VIII année, 1966, Numéro 2-3-4, Page 223
L’EUROPE ET LE PROBLEME MONETAIRE INTERNATIONAL
La caractéristique fondamentale du système monétaire international actuel, que l’on appelle le gold exchange standard, consiste en ce que le dollar et la livre sterling sont utilisés, avec l’or, comme moyens de paiement internationaux. Par conséquent, si un pays subit un déficit de sa balance des paiements, c’est-à-dire si ses entrées sont inférieures aux sorties, la différence n’est réglée qu’en partie par des mouvements de métal précieux, et pour le reste par des transferts de devises fortes précédemment accumulées. Ces devises sont celles des pays économiquement les plus développés. Naturellement, pour que le système fonctionne, il est nécessaire que les économies les plus fortes soient en mesure non seulement d’exporter des biens plus qu’elles n’en importent, mais encore d’effectuer des exportations massives de capitaux, de façon à financer les besoins de moyens de paiement des pays économiquement plus faibles, qui doivent solder une balance des paiements déficitaire. Ce qui signifie en substance que, tandis que d’un point de vue réel un pays à monnaie forte doit être en mesure de produire plus qu’il n’est consommé à l’intérieur, d’un point de vue monétaire il doit maintenir une circulation suffisante pour financer non seulement les besoins du commerce interne mais encore, dans une large mesure, ceux du commerce mondial.

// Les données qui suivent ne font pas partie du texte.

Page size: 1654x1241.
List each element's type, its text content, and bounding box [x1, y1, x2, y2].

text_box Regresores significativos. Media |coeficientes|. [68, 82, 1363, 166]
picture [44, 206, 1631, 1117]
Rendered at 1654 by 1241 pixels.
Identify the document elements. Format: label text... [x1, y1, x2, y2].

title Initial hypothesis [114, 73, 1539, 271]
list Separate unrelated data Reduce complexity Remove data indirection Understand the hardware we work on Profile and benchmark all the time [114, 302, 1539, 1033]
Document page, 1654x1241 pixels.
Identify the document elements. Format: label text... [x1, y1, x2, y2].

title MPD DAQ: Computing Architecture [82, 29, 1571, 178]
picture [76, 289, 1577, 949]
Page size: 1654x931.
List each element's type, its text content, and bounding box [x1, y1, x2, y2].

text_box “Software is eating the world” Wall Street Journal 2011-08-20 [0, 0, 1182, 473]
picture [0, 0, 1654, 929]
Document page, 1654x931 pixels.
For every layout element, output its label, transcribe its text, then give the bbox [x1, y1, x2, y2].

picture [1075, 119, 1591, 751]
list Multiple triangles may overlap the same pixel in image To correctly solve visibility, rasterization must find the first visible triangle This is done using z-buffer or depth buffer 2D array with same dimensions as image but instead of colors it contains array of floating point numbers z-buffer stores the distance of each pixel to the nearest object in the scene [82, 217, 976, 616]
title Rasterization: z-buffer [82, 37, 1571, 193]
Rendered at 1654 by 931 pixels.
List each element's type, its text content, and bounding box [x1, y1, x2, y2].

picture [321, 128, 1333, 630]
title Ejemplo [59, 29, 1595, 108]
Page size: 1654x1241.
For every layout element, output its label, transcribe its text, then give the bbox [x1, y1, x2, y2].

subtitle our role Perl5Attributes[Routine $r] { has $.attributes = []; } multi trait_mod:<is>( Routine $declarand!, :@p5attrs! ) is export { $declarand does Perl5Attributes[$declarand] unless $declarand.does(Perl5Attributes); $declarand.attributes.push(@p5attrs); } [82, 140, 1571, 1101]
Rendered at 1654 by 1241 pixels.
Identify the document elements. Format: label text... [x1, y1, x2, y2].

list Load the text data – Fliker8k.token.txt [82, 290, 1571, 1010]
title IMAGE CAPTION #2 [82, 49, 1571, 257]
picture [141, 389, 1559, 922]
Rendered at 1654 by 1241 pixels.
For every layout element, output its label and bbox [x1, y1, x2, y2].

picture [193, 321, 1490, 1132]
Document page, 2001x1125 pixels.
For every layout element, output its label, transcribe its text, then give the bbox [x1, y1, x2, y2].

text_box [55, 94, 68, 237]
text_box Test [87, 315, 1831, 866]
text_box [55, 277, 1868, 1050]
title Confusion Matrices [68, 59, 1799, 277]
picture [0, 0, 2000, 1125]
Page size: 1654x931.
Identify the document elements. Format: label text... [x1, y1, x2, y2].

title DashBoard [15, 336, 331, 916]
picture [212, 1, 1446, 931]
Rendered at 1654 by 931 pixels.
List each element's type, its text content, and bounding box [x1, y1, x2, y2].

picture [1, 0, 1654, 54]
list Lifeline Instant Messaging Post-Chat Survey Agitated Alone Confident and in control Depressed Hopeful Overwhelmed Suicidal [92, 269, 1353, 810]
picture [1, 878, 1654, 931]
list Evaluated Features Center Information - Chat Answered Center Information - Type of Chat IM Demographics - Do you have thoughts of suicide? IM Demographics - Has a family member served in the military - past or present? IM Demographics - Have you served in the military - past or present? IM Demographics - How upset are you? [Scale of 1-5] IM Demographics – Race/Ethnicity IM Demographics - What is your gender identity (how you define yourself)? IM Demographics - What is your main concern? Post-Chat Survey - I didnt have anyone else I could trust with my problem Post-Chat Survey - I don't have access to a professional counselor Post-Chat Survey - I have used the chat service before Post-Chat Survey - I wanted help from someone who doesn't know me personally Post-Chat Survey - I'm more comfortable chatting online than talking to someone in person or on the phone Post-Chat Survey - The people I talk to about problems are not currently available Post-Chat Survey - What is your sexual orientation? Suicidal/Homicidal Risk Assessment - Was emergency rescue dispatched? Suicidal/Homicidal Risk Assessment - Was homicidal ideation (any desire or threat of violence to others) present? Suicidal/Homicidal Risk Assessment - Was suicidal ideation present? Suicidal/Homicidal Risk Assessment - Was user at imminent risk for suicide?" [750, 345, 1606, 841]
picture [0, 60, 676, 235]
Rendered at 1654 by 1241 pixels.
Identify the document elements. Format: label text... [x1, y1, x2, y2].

Le système du gold exchange standard, qui a assez bien fonctionné jusqu’ici, commence à montrer des signes de crise, résultant de ce que le dollar, et par suite l’économie américaine, doit désormais supporter pratiquement tout le poids du financement du commerce international. En effet, l’économie anglaise n’est plus suffisamment forte pour garantir à la livre le rôle de monnaie internationale. La balance des paiements anglaise est en déficit chronique, ce qui a déjà engendré dans les pays qui détiennent des livres sterling de graves préoccupations quant à la solidité de cette monnaie, suscitant des spéculations périodiques contre la livre auxquelles le gouvernement anglais ne peut faire face qu’en prenant des mesures, monétaires et fiscales, tendant à limiter la demande et en ayant recours à la coopération des autres pays occidentaux. Que la Grande-Bretagne ne parvienne pas, quand se produisent ces mouvements spéculatifs contre la livre, provoqués par le grave déficit de la balance des paiements anglaise, à y faire face par des mesures positives, c’est-à-dire en mettant en œuvre une politique d’expansion de la production, mais qu’elle doive au contraire recourir au crédit international et à des dispositions restrictives de la demande, montre que l’économie anglaise n’est plus à même de soutenir la position internationale de sa monnaie. Et il y a plus. Que la Grande-Bretagne veuille garder pour la livre le rôle de monnaie de réserve, l’empêche de mener une politique normale de croissance. En effet, chaque fois que le gouvernement adopte une politique expansionniste, l’augmentation du revenu provoque immédiatement un accroissement notable des importations, tandis que les exportations ne parviennent pas à se développer à un rythme suffisant ; les manœuvres spéculatives accentuent le malaise par des conversions massives de livre sterling en d’autres monnaies, ou en or. Par conséquent, pour éviter l’effondrement, qui marquerait la fin du rôle international de la livre, les autorités anglaises sont obligées d’introduire des mesures restrictives à l’intérieur, mais de cette façon elles freinent le processus de croissance qu’elles cherchaient à promouvoir.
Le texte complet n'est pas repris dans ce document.